▶ **Work order**
Transcribe the data that follows without changing a word, and omit the pictures.

▶ **Provided data**
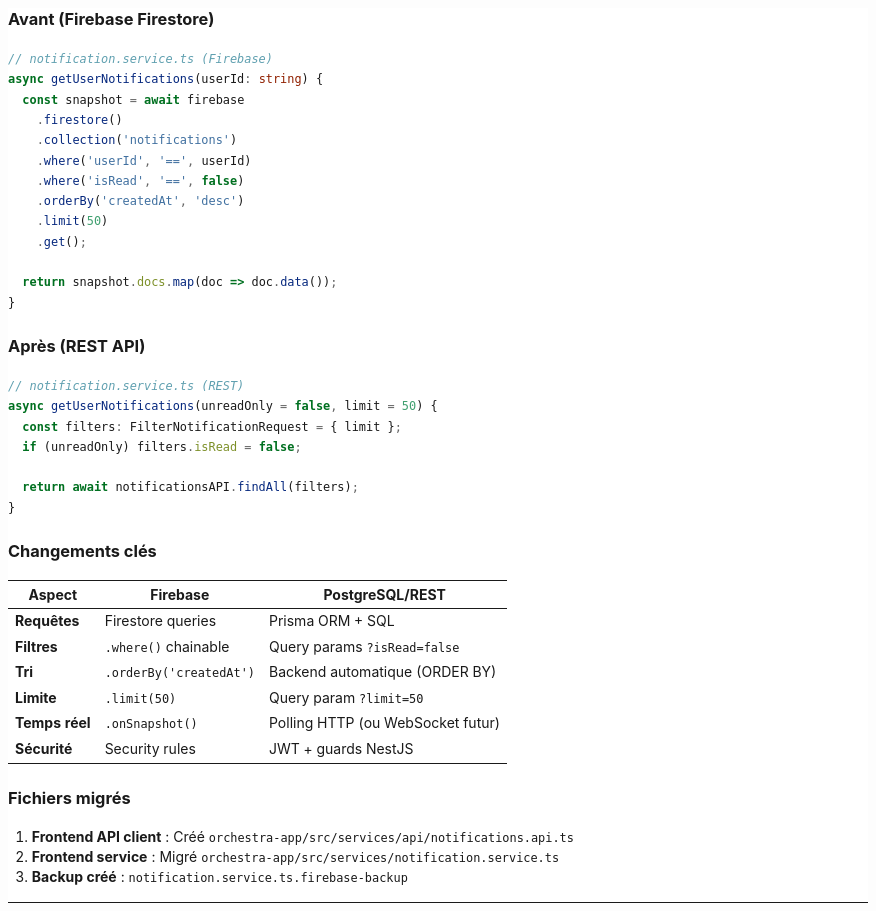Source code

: ### Avant (Firebase Firestore)

```typescript
// notification.service.ts (Firebase)
async getUserNotifications(userId: string) {
  const snapshot = await firebase
    .firestore()
    .collection('notifications')
    .where('userId', '==', userId)
    .where('isRead', '==', false)
    .orderBy('createdAt', 'desc')
    .limit(50)
    .get();

  return snapshot.docs.map(doc => doc.data());
}
```

### Après (REST API)

```typescript
// notification.service.ts (REST)
async getUserNotifications(unreadOnly = false, limit = 50) {
  const filters: FilterNotificationRequest = { limit };
  if (unreadOnly) filters.isRead = false;

  return await notificationsAPI.findAll(filters);
}
```

### Changements clés

| Aspect | Firebase | PostgreSQL/REST |
|--------|----------|-----------------|
| **Requêtes** | Firestore queries | Prisma ORM + SQL |
| **Filtres** | `.where()` chainable | Query params `?isRead=false` |
| **Tri** | `.orderBy('createdAt')` | Backend automatique (ORDER BY) |
| **Limite** | `.limit(50)` | Query param `?limit=50` |
| **Temps réel** | `.onSnapshot()` | Polling HTTP (ou WebSocket futur) |
| **Sécurité** | Security rules | JWT + guards NestJS |

### Fichiers migrés

1. **Frontend API client** : Créé `orchestra-app/src/services/api/notifications.api.ts`
2. **Frontend service** : Migré `orchestra-app/src/services/notification.service.ts`
3. **Backup créé** : `notification.service.ts.firebase-backup`

---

▶ **Response box**
Source code

: ### Avant (Firebase Firestore)

```typescript
// notification.service.ts (Firebase)
async getUserNotifications(userId: string) {
  const snapshot = await firebase
    .firestore()
    .collection('notifications')
    .where('userId', '==', userId)
    .where('isRead', '==', false)
    .orderBy('createdAt', 'desc')
    .limit(50)
    .get();

  return snapshot.docs.map(doc => doc.data());
}
```

### Après (REST API)

```typescript
// notification.service.ts (REST)
async getUserNotifications(unreadOnly = false, limit = 50) {
  const filters: FilterNotificationRequest = { limit };
  if (unreadOnly) filters.isRead = false;

  return await notificationsAPI.findAll(filters);
}
```

### Changements clés

| Aspect | Firebase | PostgreSQL/REST |
|--------|----------|-----------------|
| **Requêtes** | Firestore queries | Prisma ORM + SQL |
| **Filtres** | `.where()` chainable | Query params `?isRead=false` |
| **Tri** | `.orderBy('createdAt')` | Backend automatique (ORDER BY) |
| **Limite** | `.limit(50)` | Query param `?limit=50` |
| **Temps réel** | `.onSnapshot()` | Polling HTTP (ou WebSocket futur) |
| **Sécurité** | Security rules | JWT + guards NestJS |

### Fichiers migrés

1. **Frontend API client** : Créé `orchestra-app/src/services/api/notifications.api.ts`
2. **Frontend service** : Migré `orchestra-app/src/services/notification.service.ts`
3. **Backup créé** : `notification.service.ts.firebase-backup`

---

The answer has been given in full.